Case Presentation: A 58 year-old man with a past medical history of Chronic Obstructive Pulmonary Disease, poorly controlled Diabetes Mellitus (HbA1C 9.5%), and Hepatitis C with liver cirrhosis, presented with acute respiratory distress syndrome due to bibasilar community acquired pneumonia, eventually requiring extracorporeal membrane oxygenation. His hospital course was further complicated by empyema requiring placement of bilateral chest tubes, anuria requiring continuous renal replacement therapy (CRRT) through a femoral line, and multiple debridements for culture negative sacral decubitus abscesses. Due to very poor vascular access, replacement of his central venous access was not possible, and the same indwelling femoral central line was maintained for over a month for CRRT following which the patient developed a fever of 102⁰F. The patient was initially started on broad-spectrum antibiotics, although viral panels, blood cultures, and bronchoalveolar lavages including a fungal bronchial lavage, and sputum cultures were all negative. During this time, umbilicated papules consistent with cutaneous cryptococcus were seen around the femoral line, so fungal blood cultures were collected, and the patient was empirically started on fluconazole. On day 4, the fungal blood cultures grew Cryptococcus Neoformans; Flucytosine and Amphotericin B were initiated. HIV testing was subsequently done and the patient was negative with a CD4 count of 474 cells/mm^3. A lumbar puncture was performed and revealed an elevated opening pressure of 28mmHg with CSF analysis showing cryptococcal antigen titer (> 1: 2560). The patient unfortunately passed away prior to obtaining skin biopsies or completing his course of antifungals.

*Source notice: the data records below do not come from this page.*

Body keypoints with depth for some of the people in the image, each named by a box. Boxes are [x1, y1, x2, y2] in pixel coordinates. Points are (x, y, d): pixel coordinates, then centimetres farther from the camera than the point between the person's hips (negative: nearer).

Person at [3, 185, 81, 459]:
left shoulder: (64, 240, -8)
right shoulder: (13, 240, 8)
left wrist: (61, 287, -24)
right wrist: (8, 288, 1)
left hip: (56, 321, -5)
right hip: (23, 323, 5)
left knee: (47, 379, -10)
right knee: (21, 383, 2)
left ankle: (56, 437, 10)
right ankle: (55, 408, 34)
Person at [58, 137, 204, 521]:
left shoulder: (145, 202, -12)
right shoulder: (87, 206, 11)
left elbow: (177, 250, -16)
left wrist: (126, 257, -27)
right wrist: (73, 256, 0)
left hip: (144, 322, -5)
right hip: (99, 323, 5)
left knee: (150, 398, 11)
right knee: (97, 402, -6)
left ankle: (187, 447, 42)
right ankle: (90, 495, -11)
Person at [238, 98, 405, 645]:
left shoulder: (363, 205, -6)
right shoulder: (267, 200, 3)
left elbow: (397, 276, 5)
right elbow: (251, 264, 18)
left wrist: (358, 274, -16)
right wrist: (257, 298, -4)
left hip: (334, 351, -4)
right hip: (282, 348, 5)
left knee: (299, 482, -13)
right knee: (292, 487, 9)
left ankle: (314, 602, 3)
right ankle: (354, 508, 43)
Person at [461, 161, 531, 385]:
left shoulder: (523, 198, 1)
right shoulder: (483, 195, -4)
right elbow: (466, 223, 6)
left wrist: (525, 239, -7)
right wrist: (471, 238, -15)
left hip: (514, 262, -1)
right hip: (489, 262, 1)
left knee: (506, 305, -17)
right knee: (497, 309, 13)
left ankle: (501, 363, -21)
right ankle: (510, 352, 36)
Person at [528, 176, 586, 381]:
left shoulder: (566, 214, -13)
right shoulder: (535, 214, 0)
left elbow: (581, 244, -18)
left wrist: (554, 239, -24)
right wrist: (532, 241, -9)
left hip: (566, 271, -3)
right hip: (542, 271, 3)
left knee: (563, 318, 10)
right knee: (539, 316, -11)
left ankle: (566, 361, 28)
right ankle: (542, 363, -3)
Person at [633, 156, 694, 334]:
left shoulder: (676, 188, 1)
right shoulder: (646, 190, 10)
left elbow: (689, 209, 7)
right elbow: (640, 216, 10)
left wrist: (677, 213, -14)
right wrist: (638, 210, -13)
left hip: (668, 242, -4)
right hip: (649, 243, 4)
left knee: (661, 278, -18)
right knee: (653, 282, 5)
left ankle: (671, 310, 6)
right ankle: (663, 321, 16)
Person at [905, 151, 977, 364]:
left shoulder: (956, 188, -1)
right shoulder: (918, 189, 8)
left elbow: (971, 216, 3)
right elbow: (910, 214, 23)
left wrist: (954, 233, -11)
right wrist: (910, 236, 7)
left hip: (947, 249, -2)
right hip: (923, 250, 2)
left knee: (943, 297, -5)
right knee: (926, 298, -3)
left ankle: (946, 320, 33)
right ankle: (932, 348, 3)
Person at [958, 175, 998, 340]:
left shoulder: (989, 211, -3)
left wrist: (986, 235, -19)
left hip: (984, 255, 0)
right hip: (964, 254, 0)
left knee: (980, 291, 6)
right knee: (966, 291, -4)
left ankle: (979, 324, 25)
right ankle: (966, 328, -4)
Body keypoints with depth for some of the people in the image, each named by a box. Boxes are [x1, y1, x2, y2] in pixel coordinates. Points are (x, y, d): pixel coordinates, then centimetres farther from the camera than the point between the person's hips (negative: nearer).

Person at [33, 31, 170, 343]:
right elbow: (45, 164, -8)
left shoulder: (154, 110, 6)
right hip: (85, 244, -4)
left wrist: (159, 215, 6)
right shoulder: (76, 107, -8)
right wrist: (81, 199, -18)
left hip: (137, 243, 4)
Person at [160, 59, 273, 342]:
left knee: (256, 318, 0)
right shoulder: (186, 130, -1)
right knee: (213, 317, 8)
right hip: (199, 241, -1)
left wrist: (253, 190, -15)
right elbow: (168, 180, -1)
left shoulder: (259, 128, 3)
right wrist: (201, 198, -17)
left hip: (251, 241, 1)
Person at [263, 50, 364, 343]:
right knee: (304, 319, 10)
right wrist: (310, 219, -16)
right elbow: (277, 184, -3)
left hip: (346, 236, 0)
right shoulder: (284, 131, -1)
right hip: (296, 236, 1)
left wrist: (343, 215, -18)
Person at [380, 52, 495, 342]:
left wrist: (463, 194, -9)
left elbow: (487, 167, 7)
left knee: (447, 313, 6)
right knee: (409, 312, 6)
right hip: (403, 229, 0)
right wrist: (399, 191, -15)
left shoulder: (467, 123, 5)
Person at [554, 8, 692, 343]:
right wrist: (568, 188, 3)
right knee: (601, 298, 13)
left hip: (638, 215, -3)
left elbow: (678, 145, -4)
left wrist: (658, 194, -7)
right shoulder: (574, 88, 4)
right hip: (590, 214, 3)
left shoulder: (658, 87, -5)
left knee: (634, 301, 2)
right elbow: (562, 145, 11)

Discussion: There are two major pathological variants of the cryptococcus species: Cryptococcus neoformans and Cryptococcus Gatti. C. neoformans related infections are more common in those individuals who are immunocompromised, such as those with AIDS, end-stage liver disease, and chronic kidney disease. This fungus is endemic to America and found in soil. Spore inhalation primarily affects the lungs of immunocompromised patients and can disseminate to the central nervous system and the skin. However, primary cutaneous cryptococcus lesions are found in both immunocompetent and immunocompromised individuals, presenting as various skin manifestations, including umbilicated papules resembling Molluscum contagiosum. It is suspected that in our patient, primary Cutaneous Cryptococcus lesions led to disseminated Cryptococcosis by forming a biofilm around the catheter in the setting of the patient’s immunocompromised state. The solitary cutaneous manifestations of Cryptococcus seen only localized around the femoral line coupled with the prior negative fungal bronchoalveolar lavages support this conclusion.

Conclusions: Patients who must have the same central line in place for longer than 14 days are at higher risk for central line-associated bloodstream infections. For this reason, clinicians should thoroughly inspect the skin near the catheter insertion site. If suspicious skin lesions are seen, and patients develop sepsis with negative bacterial workups, clinicians should have a high suspicion for fungal infections, including Cryptococcus. If cutaneous manifestations are present, fungal blood cultures, CSF studies, and skin biopsies should be considered to rule out disseminated Cryptococcosis, and prompt life-saving antifungals can be administered.